Addressing GAN Training Instabilities via Tunable Classification Losses

Generative adversarial networks (GANs), modeled as a zero-sum game between a generator (G) and a discriminator (D), allow generating synthetic data with formal guarantees. Noting that D is a classifier, we begin by reformulating the GAN value function using class probability estimation (CPE) losses. We prove a two-way correspondence between CPE loss GANs and f-GANs which minimize f-divergences. We also show that all symmetric f-divergences are equivalent in convergence. In the finite sample and model capacity setting, we define and obtain bounds on estimation and generalization errors. We specialize these results to $\alpha $ -GANs, defined using $\alpha $ -loss, a tunable CPE loss family parametrized by $\alpha \in (0,\infty $ ]. We next introduce a class of dual-objective GANs to address training instabilities of GANs by modeling each player’s objective using $\alpha $ -loss to obtain $(\alpha _{D},\alpha _{G})$ -GANs.

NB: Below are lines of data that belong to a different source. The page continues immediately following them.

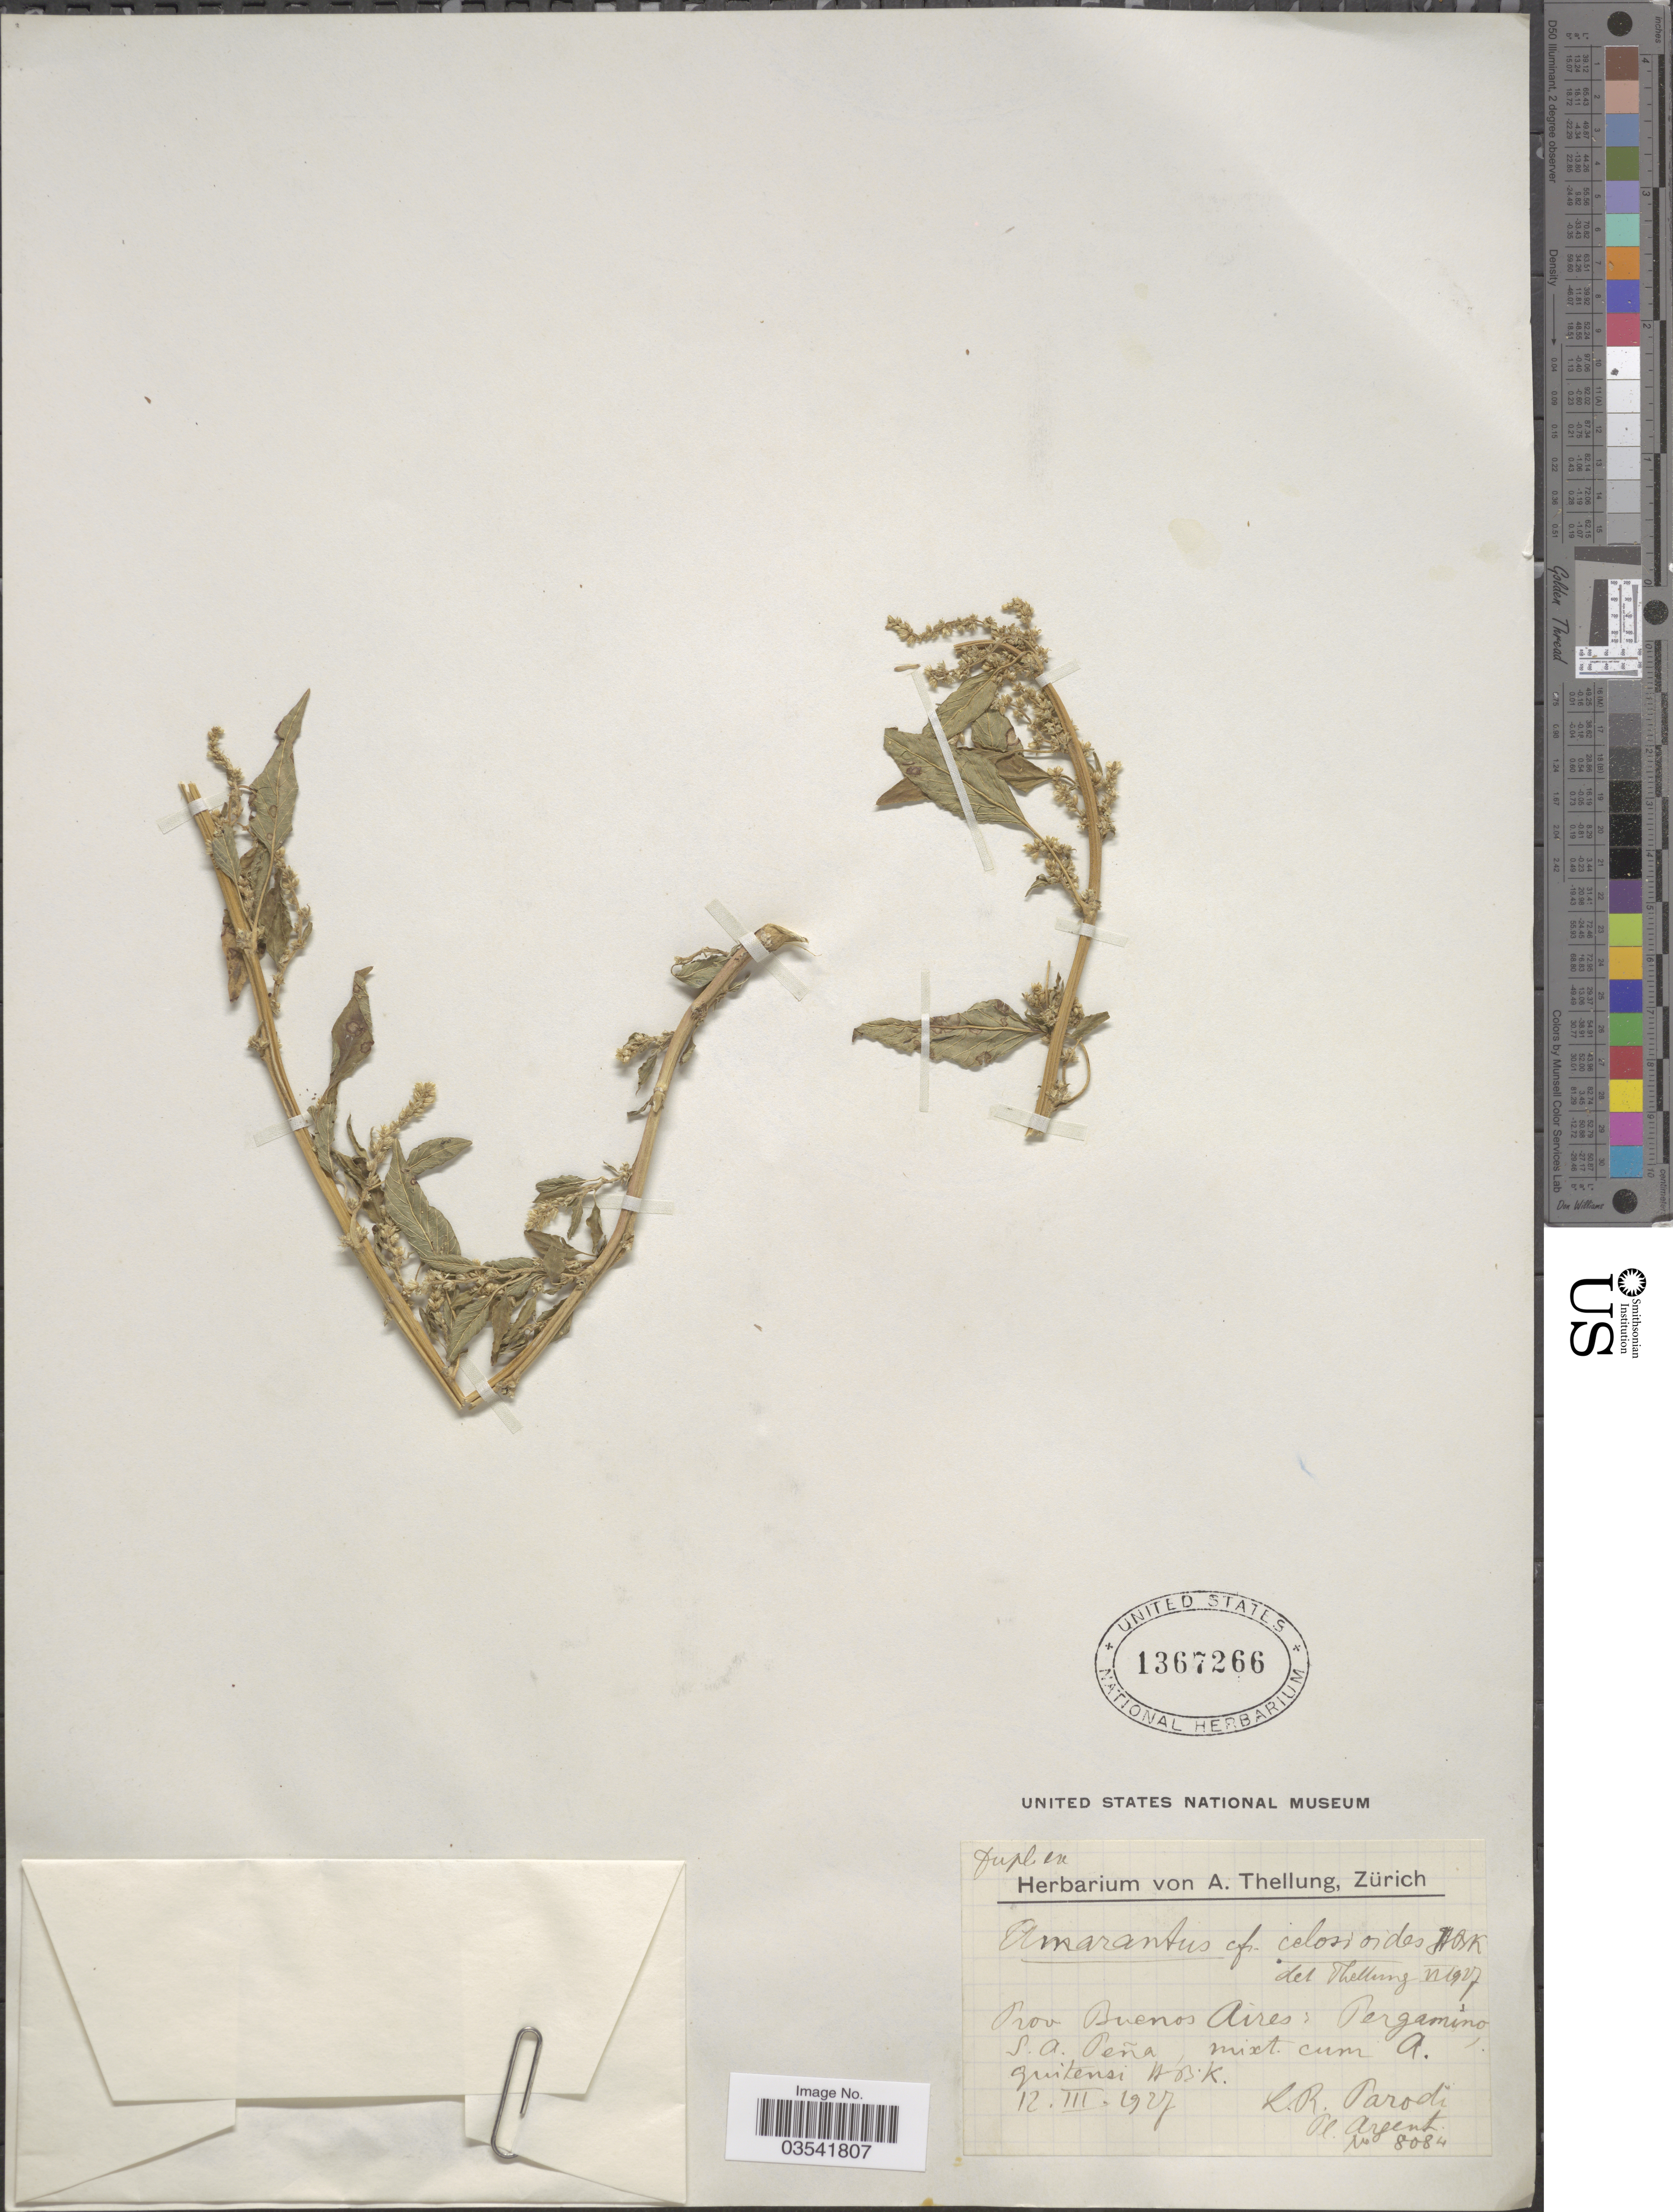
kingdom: Plantae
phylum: Tracheophyta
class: Magnoliopsida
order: Caryophyllales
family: Amaranthaceae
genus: Amaranthus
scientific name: Amaranthus celosioides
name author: Kunth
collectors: L. R. Parodi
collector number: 8084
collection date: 1927-03-12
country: Argentina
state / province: Buenos Aires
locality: Pergamino, S.A. Peña.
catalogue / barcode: US 1367266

We show that the resulting non-zero sum game simplifies to minimizing an f-divergence under appropriate conditions on $(\alpha _{D},\alpha _{G})$ . Generalizing this dual-objective formulation using CPE losses, we define and obtain upper bounds on an appropriately defined estimation error. Finally, we highlight the value of tuning $(\alpha _{D},\alpha _{G})$ in alleviating training instabilities for the synthetic 2D Gaussian mixture ring as well as the large publicly available Celeb-A and LSUN Classroom image datasets.